Outside, the street was warped but passable. The light post burned unevenly as if someone had dimmed reality by hand. Somewhere a dog barked once. The sound died without an echo.
The streets were filled with bodies of those who seemed to of been burned to death, some had their skin that seemed to be a melted sludge. Vomiting as he ran fearing the worse he reached his truck.
Hopping inside desperately hoping this was all just a dream. Chris had to leave the city. His truck started on the first turn. He let out a shaky breath he hadn't realized he was holding. The radio came to life with a hiss of static, Voices, Voices he shrieked inside his mind trying to pay attention grasping at straws.
"Atmospher *static* stay indoors"
"entities"
"level readings *static* off the"
The signal gave out resulting in what it seemed like a mockingly hiss of static. He cut the radio. The hum in the air remained as if the surrounding were holding their breath in anticipation. Slowly he began to drive away from the heart of the city avoiding debris and bodies alike.
The city slid past in a slow-motion nightmare. Storefront windows cracked or destroyed. A bus angled into a storefront like a beached whale. Overhead, the clouds continued to rotated in what seemed to be a spiral. The same five-count pulse shaking everything, even his soul he thought.

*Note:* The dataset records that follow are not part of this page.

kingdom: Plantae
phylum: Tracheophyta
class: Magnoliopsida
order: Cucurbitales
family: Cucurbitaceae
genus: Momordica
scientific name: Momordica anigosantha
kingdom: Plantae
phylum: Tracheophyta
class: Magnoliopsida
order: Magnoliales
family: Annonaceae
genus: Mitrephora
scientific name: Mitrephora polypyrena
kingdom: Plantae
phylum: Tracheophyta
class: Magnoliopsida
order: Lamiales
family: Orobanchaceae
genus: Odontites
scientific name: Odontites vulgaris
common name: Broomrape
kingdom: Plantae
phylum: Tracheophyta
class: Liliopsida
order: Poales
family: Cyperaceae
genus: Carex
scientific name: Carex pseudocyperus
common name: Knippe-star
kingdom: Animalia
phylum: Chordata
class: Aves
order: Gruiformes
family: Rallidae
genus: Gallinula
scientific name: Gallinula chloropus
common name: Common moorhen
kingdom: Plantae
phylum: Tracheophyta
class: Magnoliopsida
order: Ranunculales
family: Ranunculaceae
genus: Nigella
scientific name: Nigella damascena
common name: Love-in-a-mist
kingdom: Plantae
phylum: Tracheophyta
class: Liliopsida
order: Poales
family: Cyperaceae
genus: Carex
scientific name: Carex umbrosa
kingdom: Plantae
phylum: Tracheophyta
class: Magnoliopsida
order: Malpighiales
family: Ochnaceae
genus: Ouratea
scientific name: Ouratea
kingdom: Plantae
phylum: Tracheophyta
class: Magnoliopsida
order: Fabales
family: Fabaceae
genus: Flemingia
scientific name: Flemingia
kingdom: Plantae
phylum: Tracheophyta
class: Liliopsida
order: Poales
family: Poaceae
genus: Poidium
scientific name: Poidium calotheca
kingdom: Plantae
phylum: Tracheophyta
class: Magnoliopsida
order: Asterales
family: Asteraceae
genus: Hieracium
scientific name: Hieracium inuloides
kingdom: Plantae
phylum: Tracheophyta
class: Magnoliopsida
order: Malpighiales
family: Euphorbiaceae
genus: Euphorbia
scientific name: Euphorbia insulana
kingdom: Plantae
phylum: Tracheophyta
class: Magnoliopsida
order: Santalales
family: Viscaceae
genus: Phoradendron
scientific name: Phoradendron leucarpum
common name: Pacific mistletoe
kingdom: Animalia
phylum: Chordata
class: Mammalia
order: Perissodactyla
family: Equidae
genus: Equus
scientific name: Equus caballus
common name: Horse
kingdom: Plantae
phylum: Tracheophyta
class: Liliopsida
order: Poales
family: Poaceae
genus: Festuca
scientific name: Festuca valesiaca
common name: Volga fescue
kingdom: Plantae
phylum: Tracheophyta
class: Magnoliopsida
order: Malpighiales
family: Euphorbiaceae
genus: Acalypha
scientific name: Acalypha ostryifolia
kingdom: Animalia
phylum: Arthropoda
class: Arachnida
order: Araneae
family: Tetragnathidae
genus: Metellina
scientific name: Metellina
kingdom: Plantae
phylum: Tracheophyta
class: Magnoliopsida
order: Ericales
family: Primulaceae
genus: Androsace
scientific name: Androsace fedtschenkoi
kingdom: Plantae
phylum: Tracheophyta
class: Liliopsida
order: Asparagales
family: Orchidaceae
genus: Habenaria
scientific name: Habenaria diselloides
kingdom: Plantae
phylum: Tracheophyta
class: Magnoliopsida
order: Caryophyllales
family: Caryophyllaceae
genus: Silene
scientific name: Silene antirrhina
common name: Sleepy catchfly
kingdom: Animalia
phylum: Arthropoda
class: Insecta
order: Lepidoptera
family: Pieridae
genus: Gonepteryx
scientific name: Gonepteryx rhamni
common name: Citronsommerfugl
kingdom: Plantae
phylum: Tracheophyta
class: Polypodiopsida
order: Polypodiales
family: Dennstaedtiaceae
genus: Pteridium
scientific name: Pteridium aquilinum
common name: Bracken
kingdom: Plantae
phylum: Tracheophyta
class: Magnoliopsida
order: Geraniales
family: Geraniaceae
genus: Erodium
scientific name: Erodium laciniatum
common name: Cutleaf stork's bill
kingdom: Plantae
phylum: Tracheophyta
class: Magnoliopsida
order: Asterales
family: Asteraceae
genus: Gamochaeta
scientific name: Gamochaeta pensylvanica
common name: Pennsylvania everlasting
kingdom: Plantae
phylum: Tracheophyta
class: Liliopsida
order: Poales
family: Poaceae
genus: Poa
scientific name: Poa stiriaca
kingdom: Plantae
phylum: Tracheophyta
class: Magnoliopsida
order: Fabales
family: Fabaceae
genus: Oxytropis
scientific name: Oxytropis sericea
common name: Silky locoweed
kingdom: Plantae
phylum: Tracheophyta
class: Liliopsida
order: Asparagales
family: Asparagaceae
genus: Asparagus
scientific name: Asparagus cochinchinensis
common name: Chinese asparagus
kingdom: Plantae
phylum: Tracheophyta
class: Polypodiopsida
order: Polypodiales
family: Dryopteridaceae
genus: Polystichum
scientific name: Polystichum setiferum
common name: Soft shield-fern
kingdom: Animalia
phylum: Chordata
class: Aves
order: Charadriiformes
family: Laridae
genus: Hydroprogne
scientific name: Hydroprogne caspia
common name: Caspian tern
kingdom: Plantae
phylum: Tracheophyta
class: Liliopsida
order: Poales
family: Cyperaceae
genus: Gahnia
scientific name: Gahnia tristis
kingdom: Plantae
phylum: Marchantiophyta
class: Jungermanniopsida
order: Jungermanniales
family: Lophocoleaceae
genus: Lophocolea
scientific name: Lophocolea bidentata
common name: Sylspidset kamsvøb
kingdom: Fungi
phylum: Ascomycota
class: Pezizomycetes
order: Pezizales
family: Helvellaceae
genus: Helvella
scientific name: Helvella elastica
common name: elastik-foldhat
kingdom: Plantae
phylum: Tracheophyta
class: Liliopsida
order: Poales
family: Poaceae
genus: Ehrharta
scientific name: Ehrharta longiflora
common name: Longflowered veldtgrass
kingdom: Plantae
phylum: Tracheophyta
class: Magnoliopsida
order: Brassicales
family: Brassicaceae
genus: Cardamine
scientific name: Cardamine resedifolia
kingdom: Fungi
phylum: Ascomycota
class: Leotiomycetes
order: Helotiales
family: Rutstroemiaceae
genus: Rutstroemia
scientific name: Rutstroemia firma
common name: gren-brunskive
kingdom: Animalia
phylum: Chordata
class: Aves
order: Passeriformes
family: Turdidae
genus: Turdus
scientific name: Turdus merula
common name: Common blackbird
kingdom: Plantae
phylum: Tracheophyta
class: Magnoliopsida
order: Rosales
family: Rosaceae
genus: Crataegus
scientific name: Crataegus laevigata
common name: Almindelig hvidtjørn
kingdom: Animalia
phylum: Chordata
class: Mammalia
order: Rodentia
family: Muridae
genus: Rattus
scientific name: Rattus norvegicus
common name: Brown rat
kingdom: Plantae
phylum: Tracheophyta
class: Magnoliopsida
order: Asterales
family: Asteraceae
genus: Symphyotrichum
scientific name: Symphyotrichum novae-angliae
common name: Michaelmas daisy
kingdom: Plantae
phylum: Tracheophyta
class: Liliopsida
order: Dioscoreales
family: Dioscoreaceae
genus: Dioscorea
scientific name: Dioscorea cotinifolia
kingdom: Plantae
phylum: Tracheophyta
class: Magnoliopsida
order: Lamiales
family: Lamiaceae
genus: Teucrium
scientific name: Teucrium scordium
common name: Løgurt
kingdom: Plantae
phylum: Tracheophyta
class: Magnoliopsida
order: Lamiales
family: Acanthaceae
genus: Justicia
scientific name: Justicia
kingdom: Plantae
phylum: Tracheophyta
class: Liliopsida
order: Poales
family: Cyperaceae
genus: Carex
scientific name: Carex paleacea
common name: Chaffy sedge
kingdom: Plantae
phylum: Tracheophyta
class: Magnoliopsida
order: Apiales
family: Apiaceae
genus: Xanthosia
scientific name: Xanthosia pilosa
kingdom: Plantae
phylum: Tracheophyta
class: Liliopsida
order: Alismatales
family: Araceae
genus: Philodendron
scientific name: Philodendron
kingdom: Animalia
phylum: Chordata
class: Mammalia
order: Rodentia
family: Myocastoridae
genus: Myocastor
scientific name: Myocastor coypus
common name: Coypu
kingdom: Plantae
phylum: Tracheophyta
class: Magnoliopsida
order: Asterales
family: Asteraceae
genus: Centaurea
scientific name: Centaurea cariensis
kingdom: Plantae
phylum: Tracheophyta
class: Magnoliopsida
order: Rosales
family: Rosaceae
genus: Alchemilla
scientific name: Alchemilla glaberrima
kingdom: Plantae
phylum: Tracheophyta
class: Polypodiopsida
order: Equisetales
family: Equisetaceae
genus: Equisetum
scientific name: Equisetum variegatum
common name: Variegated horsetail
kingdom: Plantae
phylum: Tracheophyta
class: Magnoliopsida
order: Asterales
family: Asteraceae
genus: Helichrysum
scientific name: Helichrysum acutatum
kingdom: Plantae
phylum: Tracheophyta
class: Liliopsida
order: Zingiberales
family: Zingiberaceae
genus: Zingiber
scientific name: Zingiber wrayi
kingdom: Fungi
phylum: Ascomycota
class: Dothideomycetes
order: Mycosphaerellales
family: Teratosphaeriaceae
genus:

He took side streets toward the old industrial district; if there was anywhere safe it would be where there are fewer people, fewer buildings, but most importantly fewer unknowns. He rolled a stop, eased through an intersection.
Something flickered in the high beams.
A figure stepped from behind a wrecked sedan and ran at him.
Not a stumble. Not a lurch. A sprinter's drive. Eyes like complete glass absorbing any light that tried to pierce it. It's body was just moving wrong.It seemed that it's left knee was torqued backward, and with with a wet pop it fell. He was going to get out to help but then It kept coming, dropping to all fours, the abomination nails skittering on asphalt.
"What the fuck" Chris punched the accelerator. His tires screaming refusing to move for a second, before launching off. The thing was matching his speed almost! For three strides before its ankle scissored and it tumbled, scraping along his tailgate. Metal shrieked. Watching from the rear view mirror, Chris saw the creature roll, and then continue to chase on all fours. Suddenly two more spilled out of a side alley! One seemed to be just as fast as the previous one, while the other was dragging a mangled leg. The fast and the gluttonous he said in his mind laughing at his cruel situation.
He blew through another intersection. A shadow vaulted from the hood of a parked compact car, and hammered onto the roof above his head. The windshield fractured. He quickly decided to drive under a half fallen street light, hoping it would hit his unwanted passenger. The roof buckled! A collision made of what could only sound like a wet ball of meat hitting the wall the moment it hit the street light!